AIM OF THE EXERCISE: The records below should be copied in full, exactly as shown.

□ □ □

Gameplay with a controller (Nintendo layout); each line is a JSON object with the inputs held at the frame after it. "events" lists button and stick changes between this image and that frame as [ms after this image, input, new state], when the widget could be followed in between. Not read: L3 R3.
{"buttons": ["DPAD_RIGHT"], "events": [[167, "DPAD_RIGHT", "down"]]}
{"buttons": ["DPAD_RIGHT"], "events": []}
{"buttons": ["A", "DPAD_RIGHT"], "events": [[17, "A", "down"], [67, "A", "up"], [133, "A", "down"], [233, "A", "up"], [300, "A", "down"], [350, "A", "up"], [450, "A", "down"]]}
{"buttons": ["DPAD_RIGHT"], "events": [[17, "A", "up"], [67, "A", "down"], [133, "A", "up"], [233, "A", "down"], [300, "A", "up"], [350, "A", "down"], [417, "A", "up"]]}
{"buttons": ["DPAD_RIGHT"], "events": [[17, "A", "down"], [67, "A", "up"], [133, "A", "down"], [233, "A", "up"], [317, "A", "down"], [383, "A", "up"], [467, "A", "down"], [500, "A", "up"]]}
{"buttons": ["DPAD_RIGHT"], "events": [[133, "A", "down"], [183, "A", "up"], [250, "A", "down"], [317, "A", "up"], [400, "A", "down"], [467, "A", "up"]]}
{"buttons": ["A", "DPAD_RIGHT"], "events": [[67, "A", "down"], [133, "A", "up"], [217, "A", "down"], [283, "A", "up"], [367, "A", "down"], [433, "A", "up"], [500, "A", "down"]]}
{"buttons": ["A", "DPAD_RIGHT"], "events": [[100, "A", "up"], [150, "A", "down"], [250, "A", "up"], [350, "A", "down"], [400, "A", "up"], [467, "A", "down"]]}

□ □ □

WRITTEN RESPONSE:
Gameplay with a controller (Nintendo layout); each line is a JSON object with the inputs held at the frame after it. "events" lists button and stick changes between this image and that frame as [ms after this image, input, new state], when the widget could be followed in between. Not read: L3 R3.
{"buttons": ["DPAD_RIGHT"], "events": [[167, "DPAD_RIGHT", "down"]]}
{"buttons": ["DPAD_RIGHT"], "events": []}
{"buttons": ["A", "DPAD_RIGHT"], "events": [[17, "A", "down"], [67, "A", "up"], [133, "A", "down"], [233, "A", "up"], [300, "A", "down"], [350, "A", "up"], [450, "A", "down"]]}
{"buttons": ["DPAD_RIGHT"], "events": [[17, "A", "up"], [67, "A", "down"], [133, "A", "up"], [233, "A", "down"], [300, "A", "up"], [350, "A", "down"], [417, "A", "up"]]}
{"buttons": ["DPAD_RIGHT"], "events": [[17, "A", "down"], [67, "A", "up"], [133, "A", "down"], [233, "A", "up"], [317, "A", "down"], [383, "A", "up"], [467, "A", "down"], [500, "A", "up"]]}
{"buttons": ["DPAD_RIGHT"], "events": [[133, "A", "down"], [183, "A", "up"], [250, "A", "down"], [317, "A", "up"], [400, "A", "down"], [467, "A", "up"]]}
{"buttons": ["A", "DPAD_RIGHT"], "events": [[67, "A", "down"], [133, "A", "up"], [217, "A", "down"], [283, "A", "up"], [367, "A", "down"], [433, "A", "up"], [500, "A", "down"]]}
{"buttons": ["A", "DPAD_RIGHT"], "events": [[100, "A", "up"], [150, "A", "down"], [250, "A", "up"], [350, "A", "down"], [400, "A", "up"], [467, "A", "down"]]}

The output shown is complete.